HyperScope uses hyperspectral imaging, which analyses a wider light spectrum than just the visible range to check the seals on rigid trays, pots and other thermoformed packages sealed with plastic film, even when printed.
Infrared waves can penetrate plastic film. As different materials react uniquely to infrared light, they can be reliably detected based on their ability to transmit, reflect and absorb such wavelengths.
Detecting through opaque packs
The spectrum of each pixel in the acquired image is analysed to provide information about chemical composition.
Any undesired materials in the plastic seal area such as meat, fat or oil can be detected in high contrast, even through an opaque top film. They are then shown on the control screen in a different colour.
Typical applications are 100% inspection of trays containing meat, cheese, fruits, ready meals and snacks.
A spokesman for Engilico said: “Investment in an automated quality control system directly integrated at the end of a food production line pays for itself quickly. It minimises the production of faulty product and automatically rejects any packages that have passed through with an unsatisfactory seal.
Avoiding stoppage costs
“Additionally, the costs associated with line stoppage, manual re-packaging, food wastage and machine cleaning are avoided.”
Engilico's hyperspectral system is installed over an existing or its own conveyor belt and inspects every individual package at a rate of up to 160 per minute.

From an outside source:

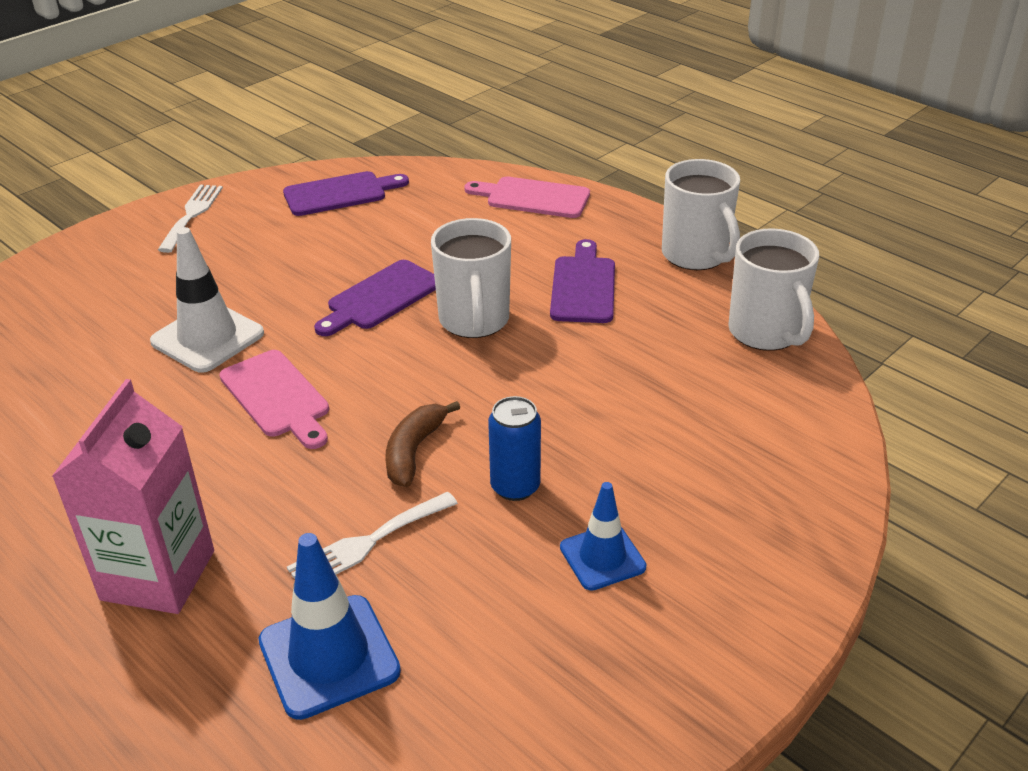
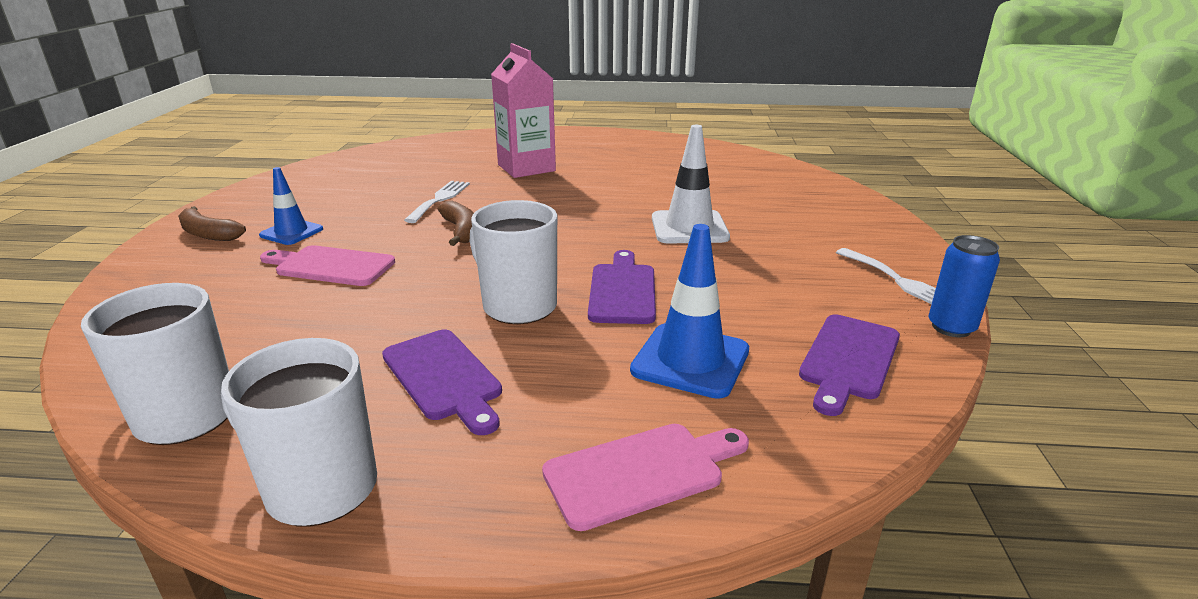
camera: 140 degrees right, 10 degrees down
pink cutting board [219,350,329,449] -> pink cutting board moved to [260,245,395,286]
blue traffic cone [259,533,401,720] -> blue traffic cone moved to [630,224,749,399]
blue can [488,396,541,501] -> blue can moved to [929,235,1000,337]
none -> brown banana [178,206,246,241]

HyperScope recognises package orientation, processes the image and analyses the seal quality, with the information being displayed on an ‘operator-friendly’ touch screen. All production-related data such as product type, number of good/bad packages, date and time is saved for subsequent production quality analysis.
“In general, in-line seal inspection enables customers to realise better packaging quality, higher packaging productivity, end-of-line automation and a reduction in manual inspection,” Engilico added.